Die Gladbacher stellten sich erkennbar weniger naiv an als zwei Wochen zuvor, auch wenn die Gäste durchaus zu glänzenden Chancen kamen. Es waren allerdings die Hausherren, die zehn Minuten vor der Pause nach einem perfekten Konter durch Thorgan Hazard in Führung gingen. „Ich glaube, dass wir ein großes Champions-League-Spiel von uns gesehen haben“, sagte Borussias Sportdirektor Max Eberl. „Trotzdem stehen wir hier und ärgern uns – das ist eigentlich das größte Kompliment.“
Von dieser Art Komplimente haben die Gladbacher schon vor einem Jahr einige erhalten. Das Spiel erinnerte von seinem Verlauf fatal an Begegnungen aus der Vorsaison. Auch gegen Turin, gegen und bei Manchester City hatte die Mannschaft in Führung gelegen, am Ende sprang aus diesen drei Spielen aber nur ein einziger Punkt heraus (1:1 gegen Juventus). Das 1:2 gegen Barça wirkte wie eine schlechte Kopie des 1:2 gegen City im Oktober 2015. Damals fiel der Siegtreffer durch einen Elfmeter in der Nachspielzeit, diesmal traf Gerard Piqué im Anschluss an eine Ecke, nachdem die Spanier erst zehn Minuten zuvor durch Arda Turan zum Ausgleich gekommen waren.
Die Europapokal-Nächte im Borussia-Park haben etwas Magisches
„Man lernt auch was aus der Qualität des Gegners“, sagte Borussias Trainer André Schubert. Er war entsprechend „enttäuscht über das Ergebnis, erfreut über die Leistung“. Für die Gladbacher ist die Champions League so etwas wie eine gut bezahlte Fortbildungsmaßnahme.
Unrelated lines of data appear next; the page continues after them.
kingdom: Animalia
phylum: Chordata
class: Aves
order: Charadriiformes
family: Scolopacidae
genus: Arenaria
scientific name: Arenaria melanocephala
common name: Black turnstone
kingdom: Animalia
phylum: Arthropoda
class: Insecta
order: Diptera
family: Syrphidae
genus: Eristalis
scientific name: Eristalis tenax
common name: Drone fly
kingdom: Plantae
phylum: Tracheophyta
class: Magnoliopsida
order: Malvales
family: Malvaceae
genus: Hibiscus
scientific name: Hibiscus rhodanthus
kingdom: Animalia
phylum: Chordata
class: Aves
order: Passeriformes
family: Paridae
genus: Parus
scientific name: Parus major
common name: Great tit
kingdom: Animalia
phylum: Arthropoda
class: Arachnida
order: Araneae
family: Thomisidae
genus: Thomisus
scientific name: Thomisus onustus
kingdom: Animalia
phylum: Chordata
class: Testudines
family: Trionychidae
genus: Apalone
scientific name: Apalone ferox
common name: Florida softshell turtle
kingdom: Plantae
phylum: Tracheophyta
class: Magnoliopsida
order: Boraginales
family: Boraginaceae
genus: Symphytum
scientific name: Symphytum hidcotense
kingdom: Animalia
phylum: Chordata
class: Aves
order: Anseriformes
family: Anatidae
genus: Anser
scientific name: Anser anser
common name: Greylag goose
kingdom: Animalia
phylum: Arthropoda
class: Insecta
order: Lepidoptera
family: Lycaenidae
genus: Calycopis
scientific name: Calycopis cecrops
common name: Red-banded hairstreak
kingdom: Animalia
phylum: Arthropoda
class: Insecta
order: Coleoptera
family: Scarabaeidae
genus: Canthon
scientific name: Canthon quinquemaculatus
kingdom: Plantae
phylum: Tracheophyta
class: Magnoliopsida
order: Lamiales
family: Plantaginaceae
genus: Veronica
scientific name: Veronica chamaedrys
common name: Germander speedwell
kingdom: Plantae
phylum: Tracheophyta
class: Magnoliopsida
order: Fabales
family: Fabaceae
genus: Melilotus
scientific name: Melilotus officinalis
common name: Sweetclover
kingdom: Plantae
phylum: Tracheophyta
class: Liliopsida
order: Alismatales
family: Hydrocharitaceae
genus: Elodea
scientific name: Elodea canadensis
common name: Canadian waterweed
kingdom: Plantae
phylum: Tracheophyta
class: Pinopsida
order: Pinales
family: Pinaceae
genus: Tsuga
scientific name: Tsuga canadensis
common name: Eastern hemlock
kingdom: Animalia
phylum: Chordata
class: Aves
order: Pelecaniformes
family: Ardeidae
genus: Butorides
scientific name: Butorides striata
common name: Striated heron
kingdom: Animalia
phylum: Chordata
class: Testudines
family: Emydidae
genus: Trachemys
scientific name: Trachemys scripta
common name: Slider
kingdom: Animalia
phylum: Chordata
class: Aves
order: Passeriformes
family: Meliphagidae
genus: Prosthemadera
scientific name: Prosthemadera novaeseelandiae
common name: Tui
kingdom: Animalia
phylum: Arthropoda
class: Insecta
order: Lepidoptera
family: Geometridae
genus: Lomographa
Sie sind nicht so vermessen zu glauben, dass sie Teams wie Juventus, City oder Barça mal eben an die Wand spielen, „aber mit einer unglaublichen Moral und unserer Qualität können wir ihnen gefährlich werden“, sagte Sportdirektor Eberl. „Bisher belohnen wir uns noch zu wenig mit Punkten. Da fehlt vielleicht das letzte Quäntchen Qualität.“
Einstweilen können sie sich in Mönchengladbach mit solchen Erlebnissen noch arrangieren, auch wenn sie sich zu wiederholen scheinen. Niemand hat vergessen, dass es vor fünf Jahren noch gegen Bochum um den Verbleib in der Bundesliga und nicht gegen Barcelona um das Überwintern im Europapokal ging. Die Nächte im Borussia-Park haben etwas Magisches, Reisen ins Ausland sind für die Fans immer noch große Abenteuer. Patrick Herrmann, der 2010 aus dem eigenen Nachwuchs den Sprung zu den Profis geschafft hat, schien immer noch beseelt, dass er das Logo des FC Barcelona auf der Anzeigetafel gesehen hatte. „Das war eines der schönsten Spiele, die ich im Borussia-Park verfolgen durfte“, sagte er.
Der Spielplan hält für die Gladbacher nun das größtmögliche Kontrastprogramm bereit. Am Sonntag treten sie beim FC Schalke an, der noch ohne jeden Punkt Tabellenletzter ist. „Das ist eine echt komplizierte Situation, , die wir zu meistern haben“, sagte Eberl. Aber es sind solche Spiele in der Liga, die letztlich darüber entscheiden, ob die Gladbacher ihre Lernfortschritte auch in der kommenden Saison wieder auf höchstem Niveau präsentieren dürfen.